EUROPA – Na década de noventa, temporada na Europa. Ele explica: “Minha saída do Brasil foi depois da eleição do Collor. Estava decepcionado com toda a situação que envolvia o País, e não conseguia vislumbrar perspectivas de trabalho. Então decidi conhecer o mundo e minhas raízes ibéricas. Queria conhecer mais sobre o flamenco, o fado e a música do norte da África, mais precisamente no Marrocos, onde também tive um tempo. Mas o que mais me marcou musicalmente nessa experiência foi a cidade de Granada na Espanha, pois vivia nas cavernas, num bairro chamado Albaicin, onde aprendi alguma coisa sobre a música cigana. Nesse período, recuperei meu interesse pela arte. Na Espanha fui músico de rua. Quando fui morar em Barcelona conheci a música celta. Também a música zíngara do leste europeu que, assim como o flamenco, está muito presente em minha formação musical autodidata. Vivia naquilo que chamavam de ‘quarto mundo’, que é o universo que engloba o proletariado europeu e o mundo dos imigrantes legais e ilegais, como era o meu caso. Alternava o mundo da música, com a vida de trabalhador braçal, como servente de pedreiro, estivador e colhendo frutas na orla do Mediterrâneo. Por lá conheci o mundo muçulmano dos marroquinos e argelinas que também trabalhavam nas colheitas”.

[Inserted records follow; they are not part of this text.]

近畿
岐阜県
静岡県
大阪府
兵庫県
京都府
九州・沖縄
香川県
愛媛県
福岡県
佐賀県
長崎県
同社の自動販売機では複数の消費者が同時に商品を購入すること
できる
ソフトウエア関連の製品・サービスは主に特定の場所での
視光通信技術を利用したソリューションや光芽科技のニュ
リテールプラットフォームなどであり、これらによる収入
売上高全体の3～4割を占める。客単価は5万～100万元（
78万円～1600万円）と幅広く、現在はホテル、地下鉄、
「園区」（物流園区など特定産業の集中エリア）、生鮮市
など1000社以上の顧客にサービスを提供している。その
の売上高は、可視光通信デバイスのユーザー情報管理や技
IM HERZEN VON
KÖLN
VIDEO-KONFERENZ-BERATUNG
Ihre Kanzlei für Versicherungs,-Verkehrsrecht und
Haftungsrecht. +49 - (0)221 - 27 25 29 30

RETORNO – Caboclo aborda sobre a volta: “Um dia meus irmãos enviaram fotos da família. Observei que haviam passado nove anos. Até aquele momento eu não tinha me dado conta do tempo que havia passado. Senti que era hora de voltar para a América do Sul. Quando cheguei aqui foi muito interessante o cenário que encontrei. E devo muito ao pessoal do movimento Hip Hop: Jair Brown, Dino Efex, Nêgo Mica, Nêgo Anjo, DJ PC, banda Doidivanas, banda Freak Brotherz, banda Psicosaycannigia, Jucá de León. Foram eles que me apresentaram ao novo Brasil que eu desconhecia”.

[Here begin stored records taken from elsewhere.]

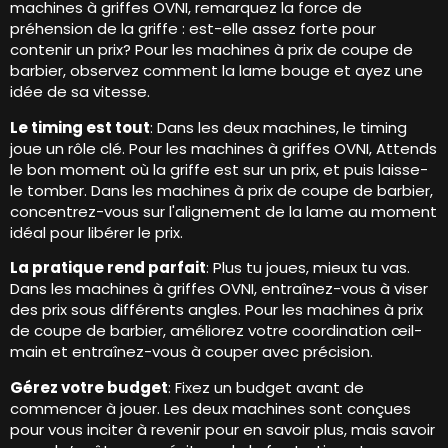
machines à griffes OVNI, remarquez la force de
préhension de la griffe : est-elle assez forte pour
contenir un prix? Pour les machines à prix de coupe de
barbier, observez comment la lame bouge et ayez une
idée de sa vitesse.
Le timing est tout
: Dans les deux machines, le timing
joue un rôle clé. Pour les machines à griffes OVNI, Attends
le bon moment où la griffe est sur un prix, et puis laisse-
le tomber. Dans les machines à prix de coupe de barbier,
concentrez-vous sur l'alignement de la lame au moment
idéal pour libérer le prix.
La pratique rend parfait
: Plus tu joues, mieux tu vas.
Dans les machines à griffes OVNI, entraînez-vous à viser
des prix sous différents angles. Pour les machines à prix
de coupe de barbier, améliorez votre coordination œil-
main et entraînez-vous à couper avec précision.
Gérez votre budget
: Fixez un budget avant de
commencer à jouer. Les deux machines sont conçues
pour vous inciter à revenir pour en savoir plus, mais savoir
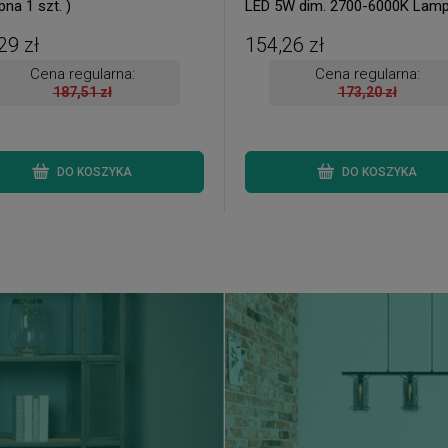
na 1 szt. )
LED 5W dim. 2700-6000K Lam
stołowa ( 1 szt. dostępna od rę
Wysyłka 24 h. )
29 zł
154,26 zł
Cena regularna:
Cena regularna:
187,51 zł
173,20 zł
DO KOSZYKA
DO KOSZYKA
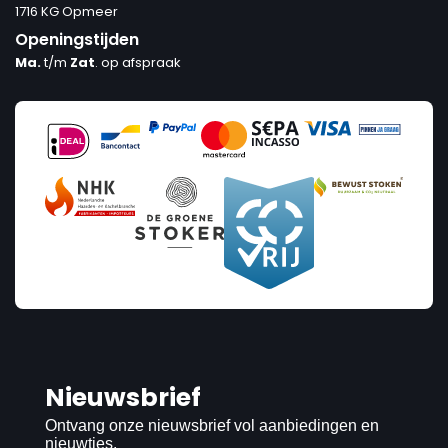
1716 KG Opmeer
Openingstijden
Ma.
t/m
Zat
. op afspraak
Nieuwsbrief
Ontvang onze nieuwsbrief vol aanbiedingen en
nieuwtjes.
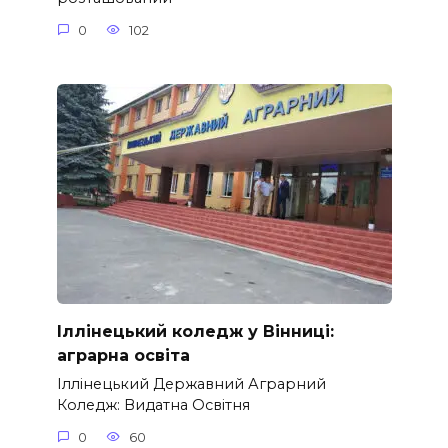
0
102
Іллінецький коледж у Вінниці:
аграрна освіта
Іллінецький Державний Аграрний
Коледж: Видатна Освітня
0
60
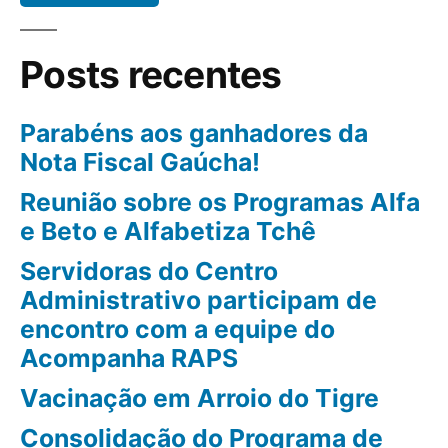
Posts recentes
Parabéns aos ganhadores da
Nota Fiscal Gaúcha!
Reunião sobre os Programas Alfa
e Beto e Alfabetiza Tchê
Servidoras do Centro
Administrativo participam de
encontro com a equipe do
Acompanha RAPS
Vacinação em Arroio do Tigre
Consolidação do Programa de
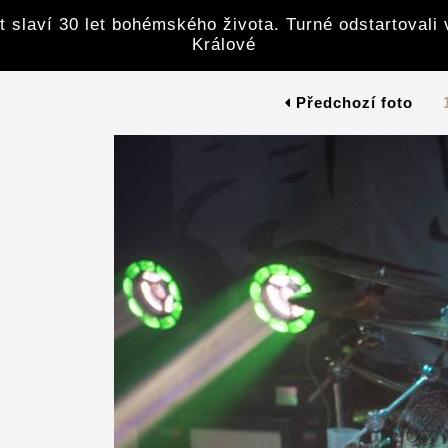
 slaví 30 let bohémského života. Turné odstartovali 
Králové
Předchozí foto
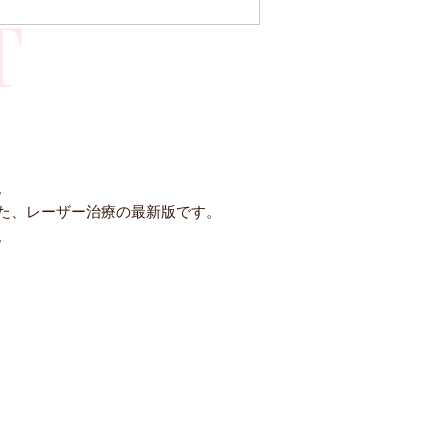
T
。
た、レーザー治療の最新版です。
。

DISCOS de Caboclo no exterior: “Phodasi” e “Boca de Fumo” – em português; “Chilan”; “Retratos de um foto matón”; “Bichos malos” – em espanhol; “Carretera hacia La luna” – gravado no Marrocos. Após retornar ao Brasil: “Mocotó de cabeça”; “Carnaval na Babilônia”; “Fruteira Brian Jones”. Em “Bodhisattva Blue’s” que está preparando, releituras de Bob Dylan, Lou Reed, Rolling Stones, Tom Waits, Sinatra. Outro projeto é “Cabezadhi Nêgo”, aprovado no Procultura. Trata-se de homenagem ao griô mestre Baptista. Ao lado de Betinho Mereb no ponto de cultura Outro Sul, produção dos discos de artistas como Marco Gottinari, Solon, Dija, Krause e Dudu Freda. Com o Kico Xavier, Caboclo participou das seis edições da revista Gente Boa. Em Arroio Grande, cronista no Jornal Meridional. Os textos poderão virar livro. Entre as produções, esteve à frente do Pedrostock (2001) em Pedro Osório, Acampamento do Fórum Social Mundial na Z3 em 2005. Ano seguinte, o Festival da Marambaia.

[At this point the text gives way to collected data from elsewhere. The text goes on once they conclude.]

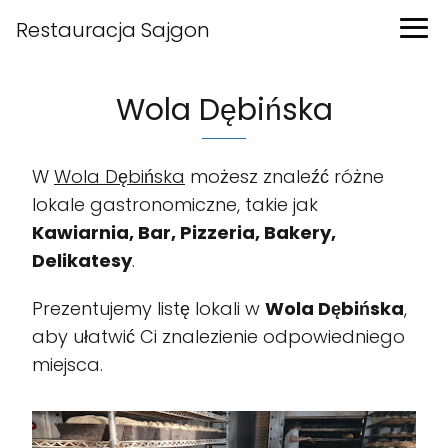
Restauracja Sajgon
Wola Dębińska
W
Wola Dębińska
możesz znaleźć różne
lokale gastronomiczne, takie jak
Kawiarnia, Bar, Pizzeria, Bakery,
Delikatesy
.
Prezentujemy listę lokali w
Wola Dębińska
,
aby ułatwić Ci znalezienie odpowiedniego
miejsca.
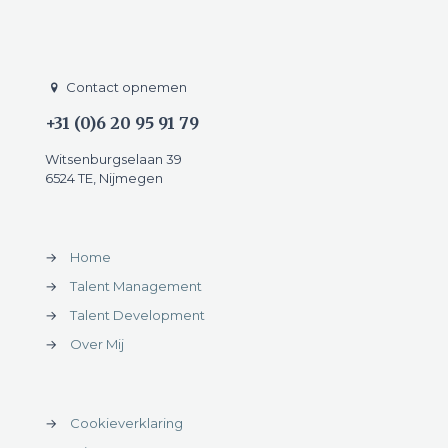
Contact opnemen
+31 (0)6 20 95 91 79
Witsenburgselaan 39
6524 TE, Nijmegen
→
Home
→
Talent Management
→
Talent Development
→
Over Mij
→
Cookieverklaring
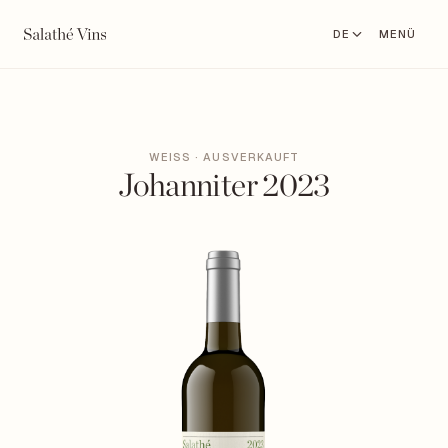
DE
MENÜ
WEISS · AUSVERKAUFT
Johanniter 2023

POLÍTICA – Ele conclui: “Quanto à minha forma de compor e me expressar artisticamente, a mistura de influências já é algo natural, reflexo daquilo que realmente penso e sinto, sem segundas intenções mercadológicas pra agradar o sistema, pois me nego a contribuir com aqueles que compactuam com a destruição do planeta. Politicamente falando é tudo tão deprimente. Mas minha decepção com a esquerda, me libertou da expectativa de viver num mundo melhor, através da atuação de partidos A,B,C,D etc. Na verdade é apenas um monte de siglas, que ainda repetem o mesmo modelo romano de dominação de massas, um sistema escravagista, destruidor da mente e da alma, ou pelo menos do que ainda de bom resta da raça humana. Sempre fui um existencialista, com formação de esquerda, inspirado em ícones socialistas. Mas hoje em dia não consigo diferenciar uma imagem do Che Guevara e o logotipo da Coca Cola ou do McDonalds”.